A Amazônia possui uma reserva de água subterrânea com volume estimado em mais de 160 trilhões de metros cúbicos, estimou Francisco de Assis Matos de Abreu, professor da Universidade Federal do Pará (UFPA), durante a 66ª Reunião Anual da Sociedade Brasileira para o Progresso da Ciência (SBPC), que terminou no dia 27 de julho, no campus da Universidade Federal do Acre (UFAC), em Rio Branco.”.
(http://agencia.fapesp.br/amazonia_tem_oceano_subterraneo/19541/)
Joma, e em que a existência de um aquífero cujas águas são predominantemente salobras influi em qualquer coisa do exposto no texto?

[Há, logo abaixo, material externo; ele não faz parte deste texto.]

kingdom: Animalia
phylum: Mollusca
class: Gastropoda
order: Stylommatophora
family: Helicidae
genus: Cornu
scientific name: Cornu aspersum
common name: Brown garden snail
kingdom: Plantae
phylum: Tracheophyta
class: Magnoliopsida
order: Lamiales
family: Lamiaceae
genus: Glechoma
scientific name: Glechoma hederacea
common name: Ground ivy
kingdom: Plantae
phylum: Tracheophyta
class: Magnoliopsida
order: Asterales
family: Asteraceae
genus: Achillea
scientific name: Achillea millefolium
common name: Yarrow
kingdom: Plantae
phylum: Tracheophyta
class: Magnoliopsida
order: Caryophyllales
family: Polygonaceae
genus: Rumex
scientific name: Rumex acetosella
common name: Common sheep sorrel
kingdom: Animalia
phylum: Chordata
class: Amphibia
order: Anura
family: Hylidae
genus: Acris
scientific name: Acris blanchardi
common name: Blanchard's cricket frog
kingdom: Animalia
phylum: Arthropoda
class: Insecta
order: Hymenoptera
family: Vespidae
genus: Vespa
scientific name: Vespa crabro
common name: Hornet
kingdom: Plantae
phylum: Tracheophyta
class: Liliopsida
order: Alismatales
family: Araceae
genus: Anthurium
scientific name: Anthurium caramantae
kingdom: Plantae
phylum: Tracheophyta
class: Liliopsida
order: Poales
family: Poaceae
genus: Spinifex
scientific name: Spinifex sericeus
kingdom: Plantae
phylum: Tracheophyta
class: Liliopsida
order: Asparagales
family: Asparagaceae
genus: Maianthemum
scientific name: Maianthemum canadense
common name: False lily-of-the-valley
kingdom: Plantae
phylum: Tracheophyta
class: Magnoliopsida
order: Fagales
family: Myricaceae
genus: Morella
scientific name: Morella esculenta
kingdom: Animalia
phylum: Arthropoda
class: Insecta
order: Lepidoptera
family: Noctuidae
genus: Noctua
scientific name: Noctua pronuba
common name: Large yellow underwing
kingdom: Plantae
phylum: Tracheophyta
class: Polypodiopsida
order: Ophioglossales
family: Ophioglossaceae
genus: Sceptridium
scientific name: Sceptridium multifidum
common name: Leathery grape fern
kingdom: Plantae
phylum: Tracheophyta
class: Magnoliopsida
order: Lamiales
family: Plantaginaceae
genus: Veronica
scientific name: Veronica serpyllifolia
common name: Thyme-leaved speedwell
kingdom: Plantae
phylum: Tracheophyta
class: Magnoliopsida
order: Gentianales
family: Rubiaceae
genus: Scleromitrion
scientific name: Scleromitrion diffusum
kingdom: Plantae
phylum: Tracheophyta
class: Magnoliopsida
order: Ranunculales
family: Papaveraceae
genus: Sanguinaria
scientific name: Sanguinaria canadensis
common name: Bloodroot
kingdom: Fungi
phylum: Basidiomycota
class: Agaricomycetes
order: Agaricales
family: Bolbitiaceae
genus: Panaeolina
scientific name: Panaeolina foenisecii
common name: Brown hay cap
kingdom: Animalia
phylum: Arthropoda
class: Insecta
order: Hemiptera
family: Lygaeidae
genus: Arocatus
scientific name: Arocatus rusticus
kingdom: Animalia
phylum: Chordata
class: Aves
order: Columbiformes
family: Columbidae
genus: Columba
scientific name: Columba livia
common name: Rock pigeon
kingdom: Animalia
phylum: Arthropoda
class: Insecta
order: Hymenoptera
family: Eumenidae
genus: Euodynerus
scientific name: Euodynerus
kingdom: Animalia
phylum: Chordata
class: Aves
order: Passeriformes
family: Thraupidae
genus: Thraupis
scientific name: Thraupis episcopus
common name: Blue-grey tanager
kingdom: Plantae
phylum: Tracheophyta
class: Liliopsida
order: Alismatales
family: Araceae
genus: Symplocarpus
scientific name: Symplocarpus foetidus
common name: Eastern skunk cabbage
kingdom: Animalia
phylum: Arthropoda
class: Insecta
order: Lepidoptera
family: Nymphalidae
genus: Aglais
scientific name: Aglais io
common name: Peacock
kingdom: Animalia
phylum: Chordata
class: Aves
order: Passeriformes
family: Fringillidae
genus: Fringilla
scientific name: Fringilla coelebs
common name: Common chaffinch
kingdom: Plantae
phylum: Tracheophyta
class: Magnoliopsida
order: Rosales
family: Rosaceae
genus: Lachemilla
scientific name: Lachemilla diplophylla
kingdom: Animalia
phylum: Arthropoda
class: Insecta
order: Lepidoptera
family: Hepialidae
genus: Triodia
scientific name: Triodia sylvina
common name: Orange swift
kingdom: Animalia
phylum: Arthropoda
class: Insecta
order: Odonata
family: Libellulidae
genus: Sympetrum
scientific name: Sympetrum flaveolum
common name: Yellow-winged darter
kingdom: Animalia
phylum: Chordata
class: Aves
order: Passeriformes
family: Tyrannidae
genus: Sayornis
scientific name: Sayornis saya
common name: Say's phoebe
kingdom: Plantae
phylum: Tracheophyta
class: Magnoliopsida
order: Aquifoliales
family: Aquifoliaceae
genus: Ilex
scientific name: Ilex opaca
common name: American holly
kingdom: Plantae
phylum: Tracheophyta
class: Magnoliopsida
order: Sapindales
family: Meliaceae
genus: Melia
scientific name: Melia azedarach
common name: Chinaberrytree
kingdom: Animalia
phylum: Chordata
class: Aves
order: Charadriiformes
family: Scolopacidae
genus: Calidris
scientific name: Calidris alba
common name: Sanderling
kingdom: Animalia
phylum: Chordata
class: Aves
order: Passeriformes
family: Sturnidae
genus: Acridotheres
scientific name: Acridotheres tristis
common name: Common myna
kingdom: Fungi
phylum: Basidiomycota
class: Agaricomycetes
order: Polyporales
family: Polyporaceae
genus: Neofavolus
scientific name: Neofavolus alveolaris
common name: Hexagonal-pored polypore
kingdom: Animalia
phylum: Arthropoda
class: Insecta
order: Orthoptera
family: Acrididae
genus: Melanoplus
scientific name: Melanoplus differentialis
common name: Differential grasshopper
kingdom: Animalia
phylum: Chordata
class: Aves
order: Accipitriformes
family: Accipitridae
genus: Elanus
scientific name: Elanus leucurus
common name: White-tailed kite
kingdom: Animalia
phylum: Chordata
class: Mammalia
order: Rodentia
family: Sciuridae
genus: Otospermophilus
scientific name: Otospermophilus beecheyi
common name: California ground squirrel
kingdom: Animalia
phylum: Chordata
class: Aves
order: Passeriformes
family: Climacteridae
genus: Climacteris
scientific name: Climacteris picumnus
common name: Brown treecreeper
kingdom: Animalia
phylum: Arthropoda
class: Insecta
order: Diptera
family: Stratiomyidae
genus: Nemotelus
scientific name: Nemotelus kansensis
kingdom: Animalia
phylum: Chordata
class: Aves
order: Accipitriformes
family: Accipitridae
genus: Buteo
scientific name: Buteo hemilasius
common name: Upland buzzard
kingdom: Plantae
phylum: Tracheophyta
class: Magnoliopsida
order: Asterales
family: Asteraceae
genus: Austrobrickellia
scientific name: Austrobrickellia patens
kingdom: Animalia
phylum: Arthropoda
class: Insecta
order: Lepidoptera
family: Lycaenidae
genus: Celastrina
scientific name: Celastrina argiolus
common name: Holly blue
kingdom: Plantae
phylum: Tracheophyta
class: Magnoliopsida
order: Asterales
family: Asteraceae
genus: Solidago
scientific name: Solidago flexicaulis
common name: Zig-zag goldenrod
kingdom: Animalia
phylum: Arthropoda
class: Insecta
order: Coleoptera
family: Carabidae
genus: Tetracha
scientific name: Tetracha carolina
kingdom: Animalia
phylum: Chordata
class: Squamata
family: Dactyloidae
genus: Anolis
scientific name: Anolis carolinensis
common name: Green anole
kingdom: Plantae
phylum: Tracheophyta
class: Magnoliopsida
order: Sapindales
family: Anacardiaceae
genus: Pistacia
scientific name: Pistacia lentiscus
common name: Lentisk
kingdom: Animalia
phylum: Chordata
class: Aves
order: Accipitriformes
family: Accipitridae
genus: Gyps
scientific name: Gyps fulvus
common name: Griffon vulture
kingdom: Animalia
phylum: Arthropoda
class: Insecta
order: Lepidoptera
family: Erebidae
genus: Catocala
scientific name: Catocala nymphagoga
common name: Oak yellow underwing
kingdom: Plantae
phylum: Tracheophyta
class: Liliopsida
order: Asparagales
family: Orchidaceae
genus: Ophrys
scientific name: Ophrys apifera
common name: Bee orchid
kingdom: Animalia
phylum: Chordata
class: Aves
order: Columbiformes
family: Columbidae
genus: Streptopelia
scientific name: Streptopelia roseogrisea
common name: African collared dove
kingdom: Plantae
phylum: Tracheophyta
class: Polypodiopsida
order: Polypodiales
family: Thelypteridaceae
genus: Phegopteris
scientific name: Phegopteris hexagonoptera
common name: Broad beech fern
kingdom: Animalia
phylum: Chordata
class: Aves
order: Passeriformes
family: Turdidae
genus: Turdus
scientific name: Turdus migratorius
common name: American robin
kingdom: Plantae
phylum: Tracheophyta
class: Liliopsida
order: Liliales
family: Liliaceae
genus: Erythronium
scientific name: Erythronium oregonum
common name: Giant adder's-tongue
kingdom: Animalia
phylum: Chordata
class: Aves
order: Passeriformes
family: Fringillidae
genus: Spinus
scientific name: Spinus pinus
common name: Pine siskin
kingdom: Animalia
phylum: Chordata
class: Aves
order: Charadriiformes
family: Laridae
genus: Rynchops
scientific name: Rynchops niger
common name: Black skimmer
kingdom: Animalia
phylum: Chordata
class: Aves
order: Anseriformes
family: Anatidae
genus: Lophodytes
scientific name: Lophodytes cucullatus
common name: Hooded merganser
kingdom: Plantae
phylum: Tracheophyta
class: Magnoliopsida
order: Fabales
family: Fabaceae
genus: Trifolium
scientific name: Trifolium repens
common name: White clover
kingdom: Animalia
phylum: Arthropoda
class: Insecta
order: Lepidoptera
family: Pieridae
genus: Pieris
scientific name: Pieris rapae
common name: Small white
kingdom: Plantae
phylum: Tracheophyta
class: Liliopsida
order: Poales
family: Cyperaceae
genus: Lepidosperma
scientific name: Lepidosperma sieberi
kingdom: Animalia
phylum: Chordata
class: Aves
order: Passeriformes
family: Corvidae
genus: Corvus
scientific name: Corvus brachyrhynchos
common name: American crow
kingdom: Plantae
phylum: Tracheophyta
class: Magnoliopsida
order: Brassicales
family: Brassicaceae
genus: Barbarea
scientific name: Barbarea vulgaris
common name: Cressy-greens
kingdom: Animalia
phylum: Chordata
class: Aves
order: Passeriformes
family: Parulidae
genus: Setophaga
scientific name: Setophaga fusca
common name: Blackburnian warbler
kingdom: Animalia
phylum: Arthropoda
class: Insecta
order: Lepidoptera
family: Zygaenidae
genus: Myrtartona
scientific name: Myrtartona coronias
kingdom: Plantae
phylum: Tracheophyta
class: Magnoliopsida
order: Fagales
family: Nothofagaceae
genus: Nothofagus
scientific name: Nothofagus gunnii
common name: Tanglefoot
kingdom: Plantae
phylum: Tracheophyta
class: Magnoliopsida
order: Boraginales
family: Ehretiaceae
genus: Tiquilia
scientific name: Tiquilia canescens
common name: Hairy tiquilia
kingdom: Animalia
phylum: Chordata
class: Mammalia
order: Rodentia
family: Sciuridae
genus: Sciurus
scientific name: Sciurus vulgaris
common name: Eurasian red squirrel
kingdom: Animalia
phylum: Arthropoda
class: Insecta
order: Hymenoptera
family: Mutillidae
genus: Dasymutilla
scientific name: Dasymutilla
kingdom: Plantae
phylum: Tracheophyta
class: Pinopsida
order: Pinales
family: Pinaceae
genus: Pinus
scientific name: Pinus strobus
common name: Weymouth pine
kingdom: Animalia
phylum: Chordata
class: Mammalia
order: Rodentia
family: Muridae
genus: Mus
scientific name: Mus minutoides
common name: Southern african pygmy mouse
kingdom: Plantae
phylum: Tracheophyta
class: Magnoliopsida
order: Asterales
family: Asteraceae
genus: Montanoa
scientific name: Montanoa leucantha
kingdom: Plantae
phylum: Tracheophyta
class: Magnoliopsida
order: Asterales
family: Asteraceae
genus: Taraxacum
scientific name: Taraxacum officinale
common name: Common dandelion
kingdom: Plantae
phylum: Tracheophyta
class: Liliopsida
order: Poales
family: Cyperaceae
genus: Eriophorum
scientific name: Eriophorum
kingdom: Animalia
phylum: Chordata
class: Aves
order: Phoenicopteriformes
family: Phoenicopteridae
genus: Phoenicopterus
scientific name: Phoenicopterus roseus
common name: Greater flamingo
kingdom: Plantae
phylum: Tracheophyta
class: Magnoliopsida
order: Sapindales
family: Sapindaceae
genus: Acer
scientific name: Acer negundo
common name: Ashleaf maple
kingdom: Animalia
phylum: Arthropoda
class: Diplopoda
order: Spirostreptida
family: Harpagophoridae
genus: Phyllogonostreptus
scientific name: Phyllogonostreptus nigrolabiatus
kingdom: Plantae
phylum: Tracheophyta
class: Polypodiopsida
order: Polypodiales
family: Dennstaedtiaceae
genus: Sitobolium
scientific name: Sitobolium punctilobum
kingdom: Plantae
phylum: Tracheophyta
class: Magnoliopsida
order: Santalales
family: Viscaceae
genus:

Águas subterrâneas são muito bacanas, mas a existência delas não vai resolver nossos problemas. No máximo elas podem adiá-los. Mas dada a contaminação de nossos aquíferos (esse da Amazônia já tem problemas com mercúrio e com radiotividade, e um aquífero contaminado é algo muito mais complicado que um rio contaminado), nem com isso eu contaria.
O Brasil desidratado e esquartejado, mas não tá nem aí.
Afinal, o Brasil não está só. Esse problema de desidratação está em toda parte do Planeta, mesmo onde há geleiras, pois elas, também, estão a desabar.
Mas o Brasil não tá nem aí, nem ninguém está.
Os desenvolvidos e os que estão em desenvolvimento, estão é lá, na Austrália, participando do G20, buscando meios para mais se desenvolverem. E o meio ambiente? -Bem, isso foge a nossa alçada. Dizem todos, cuja fixação é o desenvolvimento econômico e o crescimento populacional, para sempre.